Similarly, last term in Bostock v. Clayton County,15 which held that employment discrimination based on sexual orientation and transgender status violates Title VII, Justice Gorsuch wrote for a 6–3 Court relying exclusively on textualism to interpret the statute. There are, of course, other approaches to statutory interpretation, but none of the liberal justices said anything about those alternatives—and I see the strategic hand of Justice Ginsburg there, too.

During her time, most of the Justices were appointed by Republican Presidents. Still, she wrote more than her share of opinions for the Court, including important cases involving redistricting,16 jurisdiction,17 environmental law,18 and copyright.19 Perhaps most notably, she wrote for the Court in United States v. Virginia,20 which struck down the male-only admissions policy of the Virginia Military Institute.

But she will probably be best remembered for her dissents. One notable example is Ledbetter v. Goodyear Tire & Rubber Co.,21 which rejected a claim of gender-based pay discrimination as untimely. Justice Ginsburg strongly disagreed with the majority’s “parsimonious reading of Title VII,”22 explaining in detail why Lilly Ledbetter had filed her lawsuit on time and examining the workplace dynamics that make wage bias difficult to discover.23 She concluded by noting that it would be up to Congress to amend the statute to make clear that claims like Ledbetter’s were indeed timely.24 The Lilly Ledbetter Fair Pay Act of 2009 was one of the first pieces of legislation passed by the Congress that convened in January of that year.25

Another came in Shelby County v. Holder,26 which invalidated the formula in section 4(b) of the Voting Rights Act.27 This ruling eviscerated the preclearance provisions contained in section 5.28 She challenged Chief Justice Roberts’s majority opinion in virtually every particular. As she put it: “Throwing out preclearance when it has worked and is continuing to work to stop discriminatory changes is like throwing away your umbrella in a rainstorm because you are not getting wet.”29

Let me conclude by returning to my observation about her prominence even before she went onto the bench. Her scholarship put her in the first rank of the legal academy, and her legal advocacy transformed a vital area of the law to our lasting benefit. Either would have made her a figure of lasting significance. But she went on to contribute enormously to the law on the bench. She was not just a jurist of historic stature. She was also a scholar of historic stature and a lawyer of historic stature. Someone else will occupy her seat, but she cannot be replaced.

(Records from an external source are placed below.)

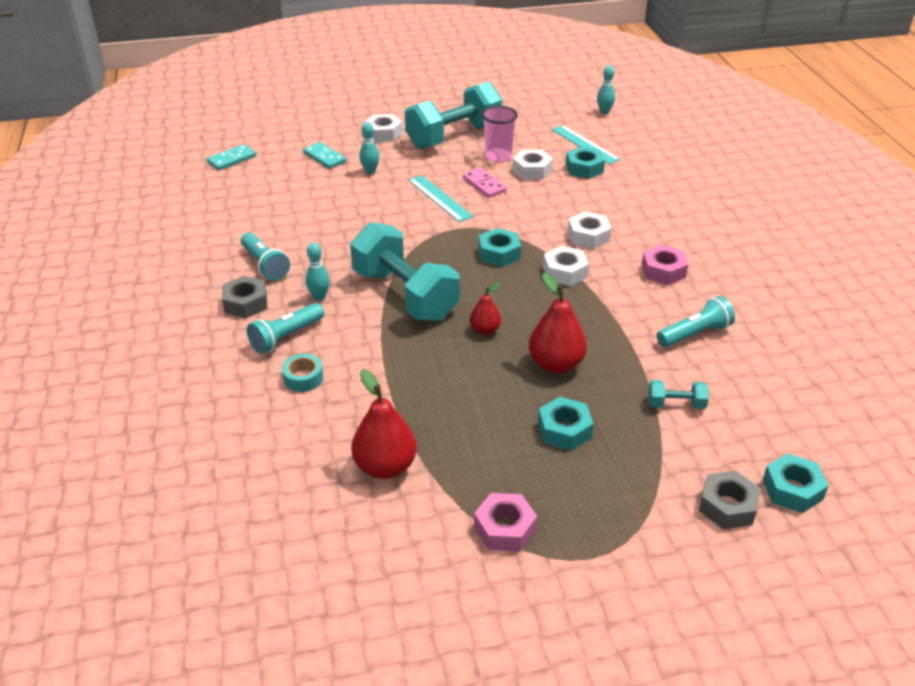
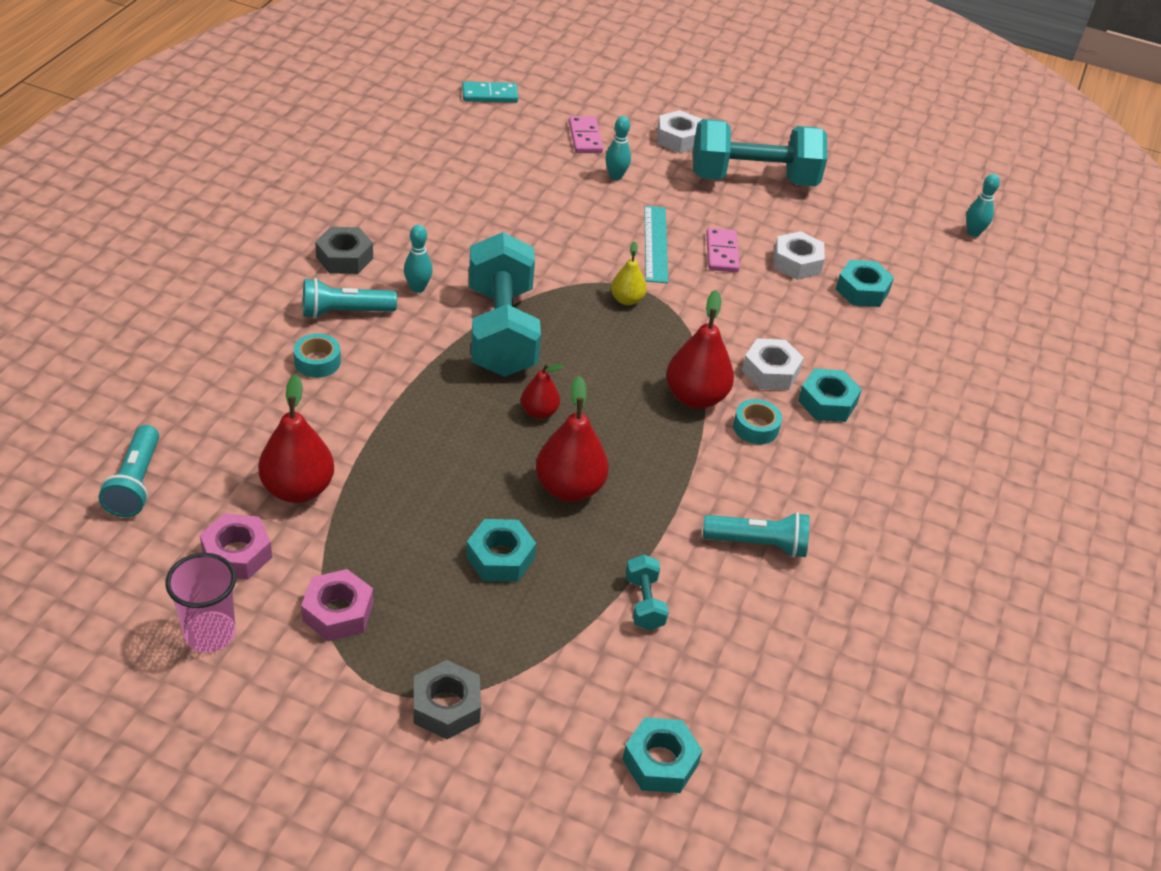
camera: 30 degrees right, 5 degrees up
turquoise flashlight [241,233,290,281] -> turquoise flashlight moved to [99,425,159,517]
turquoise domino [303,142,346,169] -> pink domino [569,116,603,153]
turquoise nut [479,228,521,267] -> turquoise nut moved to [798,368,862,422]
pink cup [482,106,518,163] -> pink cup moved to [165,553,236,653]
white nut [543,246,589,286] -> red pear [666,290,734,408]
turquoise ruler [552,125,620,164] -> none
pink nut [642,245,688,285] -> pink nut moved to [200,513,272,580]
turquoise dumbbell [648,380,709,410] -> turquoise dumbbell turned 45 degrees clockwise [626,554,669,630]
grey nut [699,471,761,529] -> grey nut moved to [414,660,481,739]
none -> yellow pear [611,241,647,305]
none -> turquoise tape [733,399,782,444]

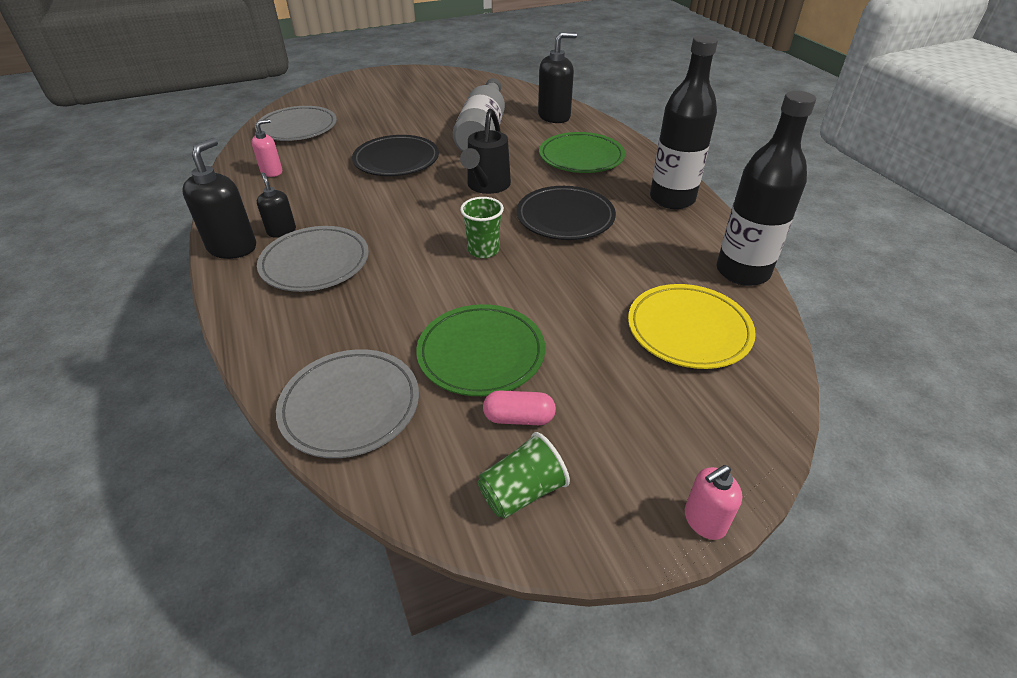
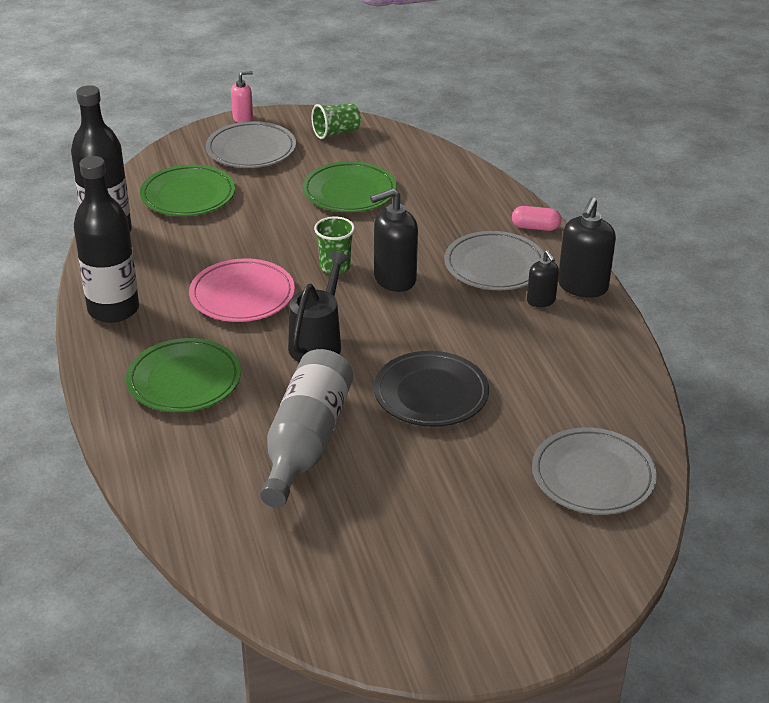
camera: 175 degrees left, 5 degrees down
pink soap dispenser [251,119,282,177] -> none
grey plate [276,349,419,458] -> grey plate moved to [206,121,296,168]
pink capsule [483,390,556,425] -> pink capsule moved to [512,206,562,231]
black plate [516,186,616,240] -> pink plate [189,258,295,322]
black soap dispenser [538,32,577,123] -> black soap dispenser moved to [370,188,418,292]
yellow plate [628,284,756,369] -> green plate [140,165,235,216]

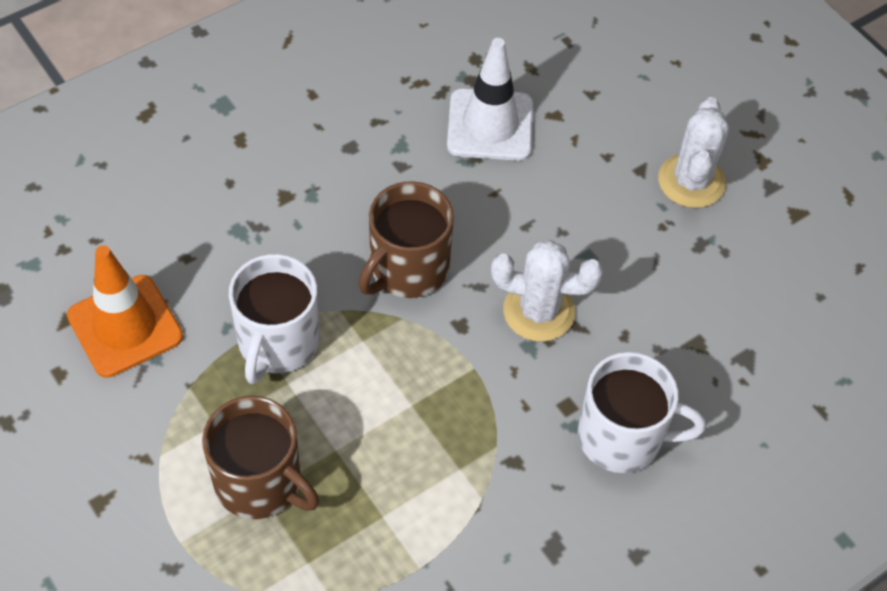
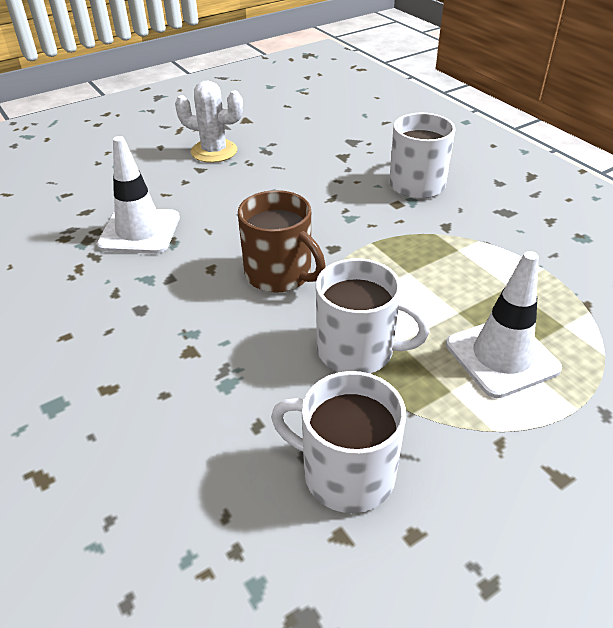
camera: 85 degrees left, 15 degrees down
orange traffic cone [67,245,183,378] -> white mug [271,371,406,513]
brown mug [202,396,319,519] -> white traffic cone [446,251,562,398]
white cactus [491,240,603,342] -> none

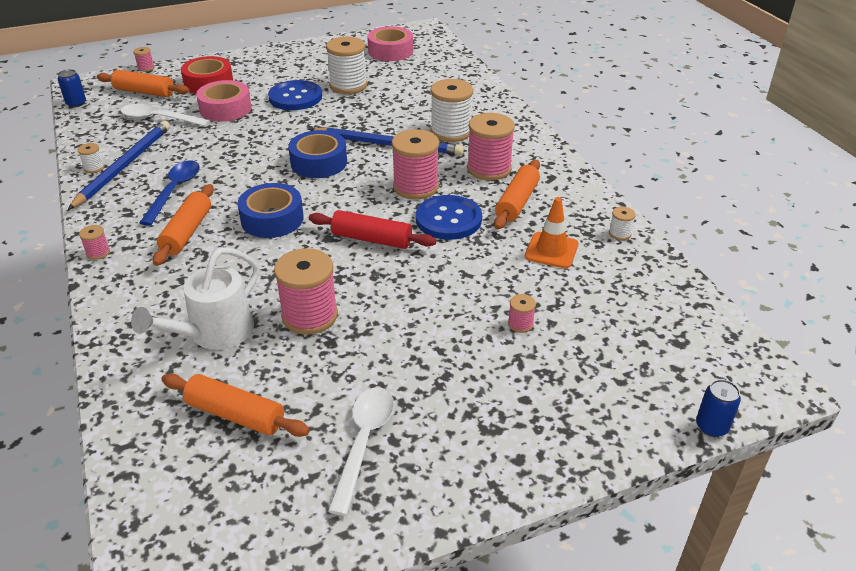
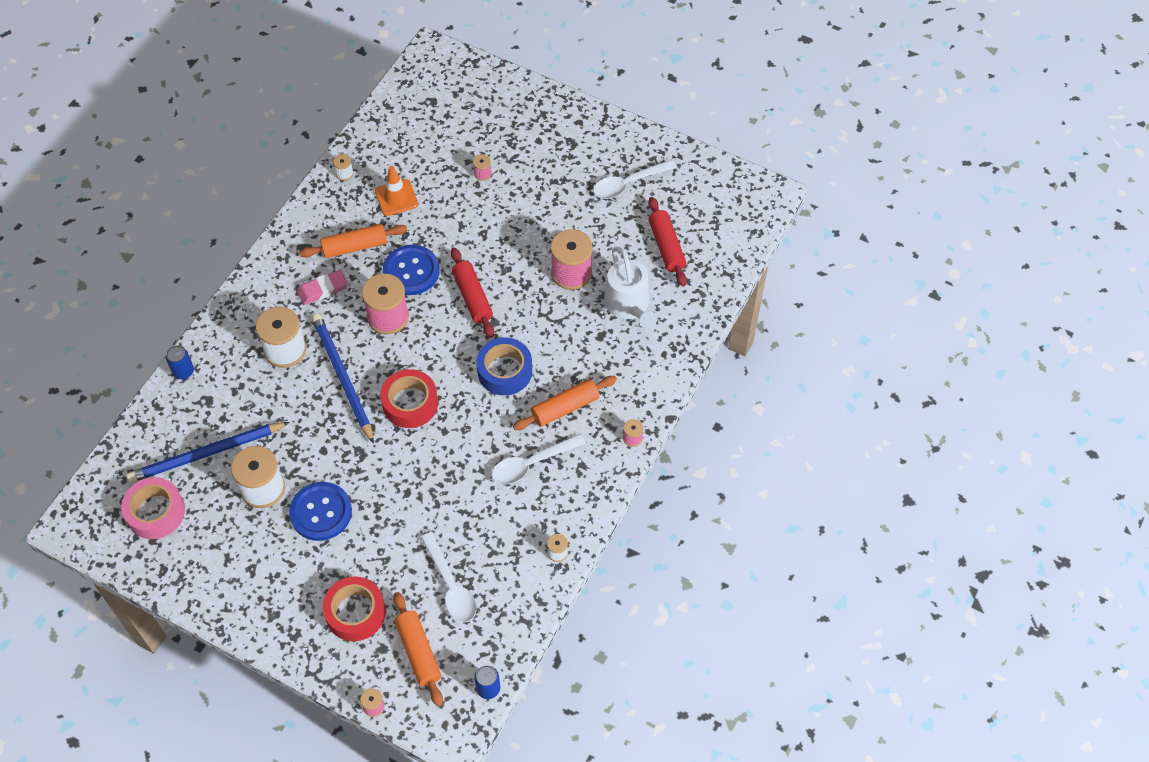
camera: 130 degrees left, 20 degrees up
blue pencil [68,121,170,210] -> blue pencil moved to [127,422,290,483]
white watering can [131,247,259,350] -> white watering can turned 75 degrees clockwise [604,247,657,329]
blue spoon [139,160,200,226] -> white spoon [492,434,586,485]
orange rolling pin [161,373,310,437] -> red rolling pin [648,197,687,286]
pink tape [196,80,251,122] -> none
blue tape [288,130,347,178] -> red tape [380,369,438,428]
pink spool [467,113,515,181] -> pink eraser [297,270,348,305]
blue can [696,379,741,437] -> blue can moved to [166,345,194,379]

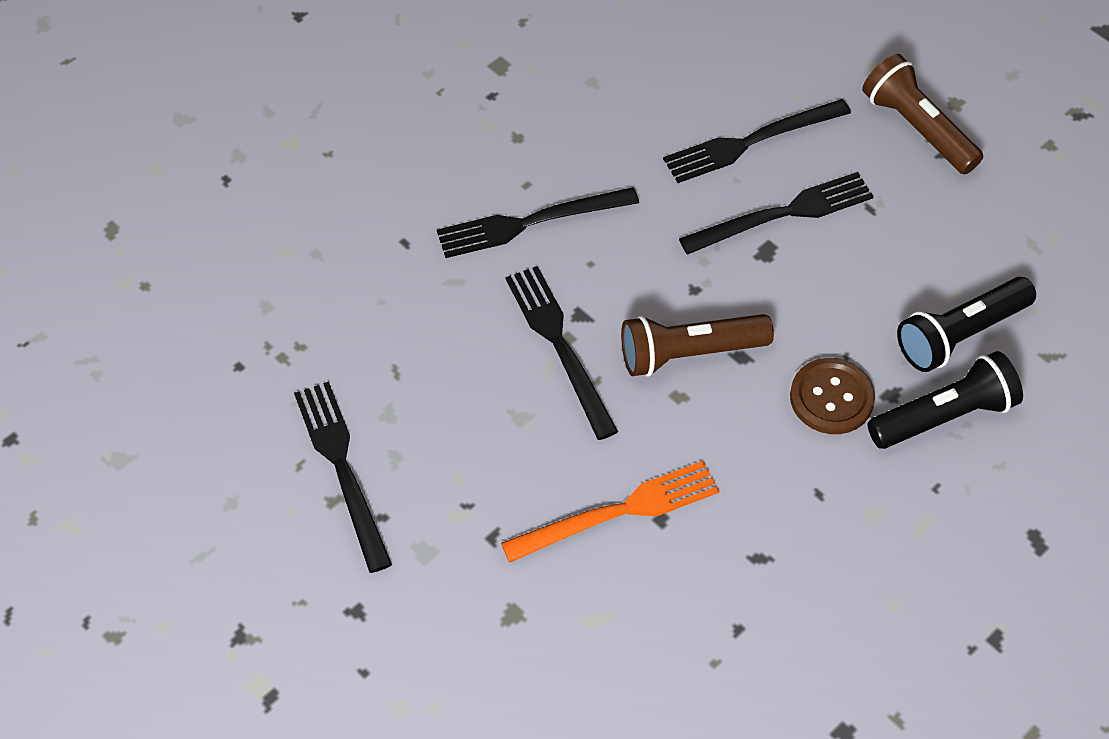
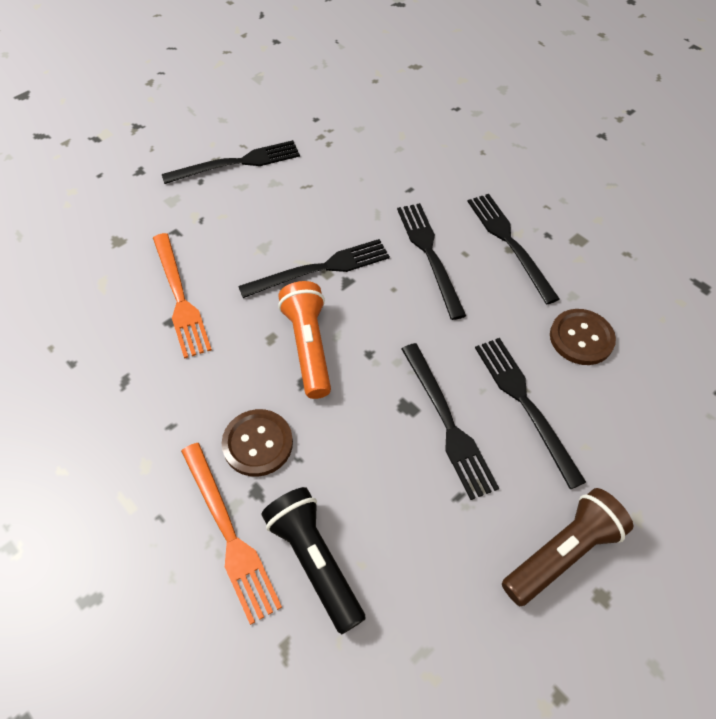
camera: 90 degrees right, 0 degrees up
brown flashlight [621,314,774,377] -> orange flashlight [278,281,331,399]
black flashlight [868,351,1023,449] -> orange fork [181,443,282,625]
none -> black fork [467,194,560,304]
none -> brown button [550,309,616,365]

* David L. Brennan Professor Emeritus of Law, Case Western Reserve University. The author clerked for Justice Ginsburg in 1981–82, when she was a judge on the U.S. Court of Appeals for the District of Columbia Circuit. Portions of this tribute will appear in a longer essay in the Case Western Reserve Law Review. Thanks to the editors of both journals for allowing the overlapping materials to be published in their pages.